Skema pembayaran nilai karbon terdiri atas beberapa jenis, yaitu pertahanan karbon dan offset emisi, Result Based Payment, serta pajak karbon. Dari ketiganya, menurut Agus, RBP memiliki “sejarah panjang dan proses yang tidak mudah untuk direalisasikan.”
Agus menjelaskan, komitmen Norwegia berawal dari Letter of Intent (LoI) yang dikirim pada 2011 dengan janji kompensasi sebesar 10 miliar dolar AS. Namun, realisasinya sempat terhenti di masa Presiden Joko Widodo. Norwegia baru membuka kembali negosiasi dan menyepakati skema baru bernama Result Based Contribution (RBC) dengan esensi yang sama.
RBC diberikan dalam beberapa tahap, dimulai dari 54 juta dolar AS (tahap I), 100 juta dolar AS (tahap II dan III), dan 60 juta dolar AS (tahap IV). “Saat ini RBC tahap kelima masih dalam tahap negosiasi,” ucap Agus. Meski total belum mencapai janji awal, Agus menyebut langkah ini sebagai bukti komitmen Norwegia.

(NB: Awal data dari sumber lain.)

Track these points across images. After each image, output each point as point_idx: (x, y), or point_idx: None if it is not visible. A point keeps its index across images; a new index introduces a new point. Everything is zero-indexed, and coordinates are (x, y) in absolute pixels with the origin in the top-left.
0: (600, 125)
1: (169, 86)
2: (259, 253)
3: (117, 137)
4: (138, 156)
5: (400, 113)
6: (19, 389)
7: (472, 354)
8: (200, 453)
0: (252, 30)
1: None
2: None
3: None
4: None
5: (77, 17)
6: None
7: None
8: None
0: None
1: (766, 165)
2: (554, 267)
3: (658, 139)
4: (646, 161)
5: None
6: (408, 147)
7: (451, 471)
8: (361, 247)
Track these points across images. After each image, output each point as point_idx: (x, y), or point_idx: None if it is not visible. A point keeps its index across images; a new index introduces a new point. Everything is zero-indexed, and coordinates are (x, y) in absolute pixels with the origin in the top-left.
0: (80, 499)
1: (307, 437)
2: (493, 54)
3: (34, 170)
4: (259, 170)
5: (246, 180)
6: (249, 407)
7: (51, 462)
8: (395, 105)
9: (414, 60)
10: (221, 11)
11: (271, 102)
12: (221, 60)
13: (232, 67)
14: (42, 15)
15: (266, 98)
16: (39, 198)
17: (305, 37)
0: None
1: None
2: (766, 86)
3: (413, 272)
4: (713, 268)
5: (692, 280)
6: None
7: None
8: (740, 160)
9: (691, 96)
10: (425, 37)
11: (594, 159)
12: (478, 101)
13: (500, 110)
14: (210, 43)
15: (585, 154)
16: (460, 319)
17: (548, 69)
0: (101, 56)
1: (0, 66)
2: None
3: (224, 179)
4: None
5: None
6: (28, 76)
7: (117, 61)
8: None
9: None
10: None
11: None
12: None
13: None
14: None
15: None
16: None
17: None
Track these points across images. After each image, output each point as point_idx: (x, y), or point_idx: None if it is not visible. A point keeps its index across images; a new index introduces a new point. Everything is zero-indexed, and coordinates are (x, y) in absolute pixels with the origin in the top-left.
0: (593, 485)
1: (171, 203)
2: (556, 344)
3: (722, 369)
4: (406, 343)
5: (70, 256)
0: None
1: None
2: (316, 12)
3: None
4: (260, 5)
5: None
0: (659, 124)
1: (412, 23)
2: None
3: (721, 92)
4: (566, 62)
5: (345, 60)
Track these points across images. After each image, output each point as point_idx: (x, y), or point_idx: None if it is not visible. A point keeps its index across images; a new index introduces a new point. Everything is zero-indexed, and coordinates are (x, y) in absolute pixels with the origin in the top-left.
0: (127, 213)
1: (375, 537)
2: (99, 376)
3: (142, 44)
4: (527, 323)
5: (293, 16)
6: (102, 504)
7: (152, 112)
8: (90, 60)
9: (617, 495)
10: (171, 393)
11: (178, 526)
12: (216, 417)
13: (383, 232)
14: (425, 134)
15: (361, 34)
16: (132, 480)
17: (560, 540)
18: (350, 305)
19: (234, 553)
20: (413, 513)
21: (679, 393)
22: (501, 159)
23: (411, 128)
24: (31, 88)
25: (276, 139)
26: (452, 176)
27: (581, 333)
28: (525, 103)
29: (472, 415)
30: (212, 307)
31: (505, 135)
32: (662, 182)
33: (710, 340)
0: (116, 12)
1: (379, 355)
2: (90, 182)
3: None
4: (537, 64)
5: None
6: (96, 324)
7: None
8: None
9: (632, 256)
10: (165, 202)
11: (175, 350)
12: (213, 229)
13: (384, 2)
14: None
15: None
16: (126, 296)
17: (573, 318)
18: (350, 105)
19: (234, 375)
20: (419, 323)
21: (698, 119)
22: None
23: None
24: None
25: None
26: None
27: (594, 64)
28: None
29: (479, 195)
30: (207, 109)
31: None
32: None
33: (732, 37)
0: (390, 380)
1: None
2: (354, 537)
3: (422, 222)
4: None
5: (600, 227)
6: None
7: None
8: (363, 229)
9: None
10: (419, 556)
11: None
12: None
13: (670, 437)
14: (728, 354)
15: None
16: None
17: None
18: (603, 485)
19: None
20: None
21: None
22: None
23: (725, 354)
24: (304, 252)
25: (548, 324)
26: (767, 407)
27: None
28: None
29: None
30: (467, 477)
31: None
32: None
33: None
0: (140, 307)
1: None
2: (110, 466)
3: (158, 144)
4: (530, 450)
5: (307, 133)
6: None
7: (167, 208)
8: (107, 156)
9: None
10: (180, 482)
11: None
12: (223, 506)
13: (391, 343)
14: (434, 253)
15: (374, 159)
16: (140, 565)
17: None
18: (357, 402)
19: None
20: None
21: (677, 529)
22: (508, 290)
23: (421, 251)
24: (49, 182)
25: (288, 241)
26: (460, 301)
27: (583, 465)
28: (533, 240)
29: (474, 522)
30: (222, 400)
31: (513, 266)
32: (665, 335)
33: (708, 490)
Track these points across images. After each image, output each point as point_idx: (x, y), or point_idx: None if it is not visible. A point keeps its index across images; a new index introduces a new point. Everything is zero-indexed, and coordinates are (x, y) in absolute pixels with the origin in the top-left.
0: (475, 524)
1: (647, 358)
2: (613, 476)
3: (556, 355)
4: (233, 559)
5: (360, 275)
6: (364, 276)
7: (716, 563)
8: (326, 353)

Dana tersebut dikelola melalui Badan Pengelola Dana Lingkungan Hidup (BPDLH). “Pengelolaan dana ini harus memenuhi prinsip good governance dan akuntabilitas agar manfaatnya dapat dirasakan oleh seluruh lapisan masyarakat,” kata Agus.
Ia juga menyebut Norwegia sempat meragukan tata kelola Indonesia, yang kini coba ditepis dengan transparansi dan sistem verifikasi ketat.
Masyarakat di sekitar hutan menjadi penerima manfaat utama, termasuk melalui program kerja sama dengan Green Climate Fund (GCF) dan World Bank. Verifikasi juga dilakukan di hampir 35 provinsi. “Jika suatu program tidak sesuai dengan rencana operasional, maka akan ditolak oleh tim verifikasi,” ujarnya.
Agus menegaskan pentingnya tata kelola dalam menjaga kepercayaan mitra internasional. “Melalui mekanisme penyampaian informasi dan kredit karbon, kami ingin membuka kesempatan seluas-luasnya bagi semua pihak untuk berpartisipasi dan mendapatkan manfaat dari program ini,” katanya.